Palestinians from 1948 would be shocked at the current methods of Palestinian resistance. What used to be a civil disobedience movement has now been radicalized into one that largely approves of the use of suicide attacks on civilian populations. So, too, would Jews from the 1940s be shocked at what is now considered "self-defense": occupying a land whose population does not wish to be occupied, continuing to build illegal settlements on that land, following a policy of assassinations, and firing rockets and missiles into crowded streets or apartment buildings.

 

And now with these latest attacks, it looks as if the conflict will radicalize even further.
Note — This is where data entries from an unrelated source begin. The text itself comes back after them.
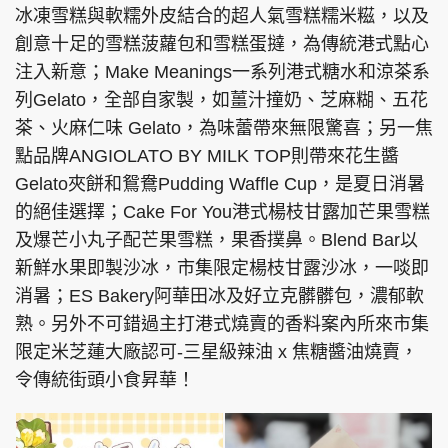
冰凍雪糕與軟糯外皮結合的超人氣雪糕糯米糍，以及
創意十足的雪糕菠蘿包和雪糕蛋撻，為傳統港式點心
注入新意；Make Meanings一系列港式糖水和涼茶系
列Gelato，全部自家製，如薑汁撞奶、芝麻糊、五花
茶、火麻仁味 Gelato，為味蕾帶來無限驚喜；另一焦
點品牌ANGIOLATO BY MILK TOP則帶來花生醬
Gelato夾餅和鴛鴦Pudding Waffle Cup，是夏日消暑
的絕佳選擇；Cake For You港式楊枝甘露加芒果雪糕
及爆芒小丸子配芒果雪糕，果香撲鼻。Blend Bar以
新鮮水果即製沙冰，市集限定楊枝甘露沙冰，一啖即
消暑；ES Bakery阿華田冰及好立克髒髒包，濃郁軟
熟。另外不可錯過主打港式燒賣的香料案內所來市集
限定米芝蓮大廠認可-三星級辣油 x 焦糖醬油燒賣，
令傳統街頭小食昇華！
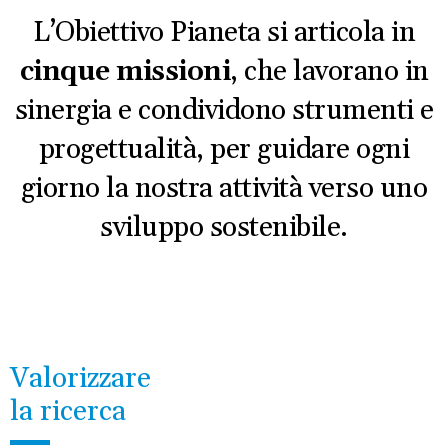
L’Obiettivo Pianeta si articola in
cinque missioni
, che lavorano in
sinergia e condividono strumenti e
progettualità, per guidare ogni
giorno la nostra attività verso uno
sviluppo sostenibile.
Valorizzare
la ricerca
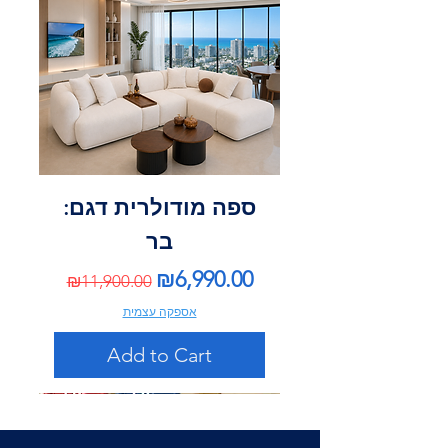
ספה מודולרית דגם:
בר
Regular Price
Sale Price
₪6,990.00
₪11,900.00
אספקה עצמית
Add to Cart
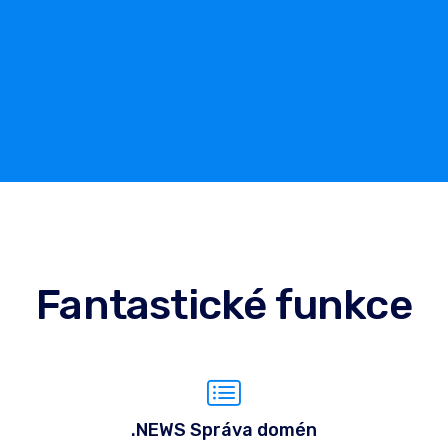
Fantastické funkce
.NEWS Správa domén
According to Joel Greenberg of the Chicago Tribune, in the June 10 attack, Israeli Apache helicopter gunships fired seven missiles at Rantisi, who was driving on a busy street in downtown Gaza. Greenberg writes, "The explosions sprayed metal fragments across sidewalks and buildings, shattering windows. A woman who stepped out of a taxi was killed, and an 8-year old girl was critically wounded in the head." Does the Israeli population still believe that such careless attacks are actually helping the peace process? The frequency of these attacks force any honest analyst to wonder if the current Israeli government wants peace at all.

 

The coming months will decide whether these latest incitements by the Israeli government and Palestinian militant groups will further radicalize the conflict. Israeli Prime Minister Ariel Sharon has already said that such strikes by Israel will continue. And Hamas spokesmen have made even harsher statements. "The Israelis will never enjoy security or stability as long as they occupy our territories," Abdel Aziz Rantisi, the target of the June 10 attack, said from his bed in Shifa Hospital. "We are going to retaliate by all means," another Hamas spokesman stated, as quoted from Greenberg's article in the Tribune. "Every person in Israel should condemn the policy of their government because they are going to pay the price."

 

So, once again, we seem to be back at square one with the Mideast peace process. This time the Israeli government is as much to blame for derailing the peace process as Palestinian militant groups are. If the Israeli government and its people truly want to live in peace, then they will have to stop fighting terror with terror; their current harsh policies towards the Palestinians have to come to an end, otherwise they are no better than the "terrorist" groups they are fighting.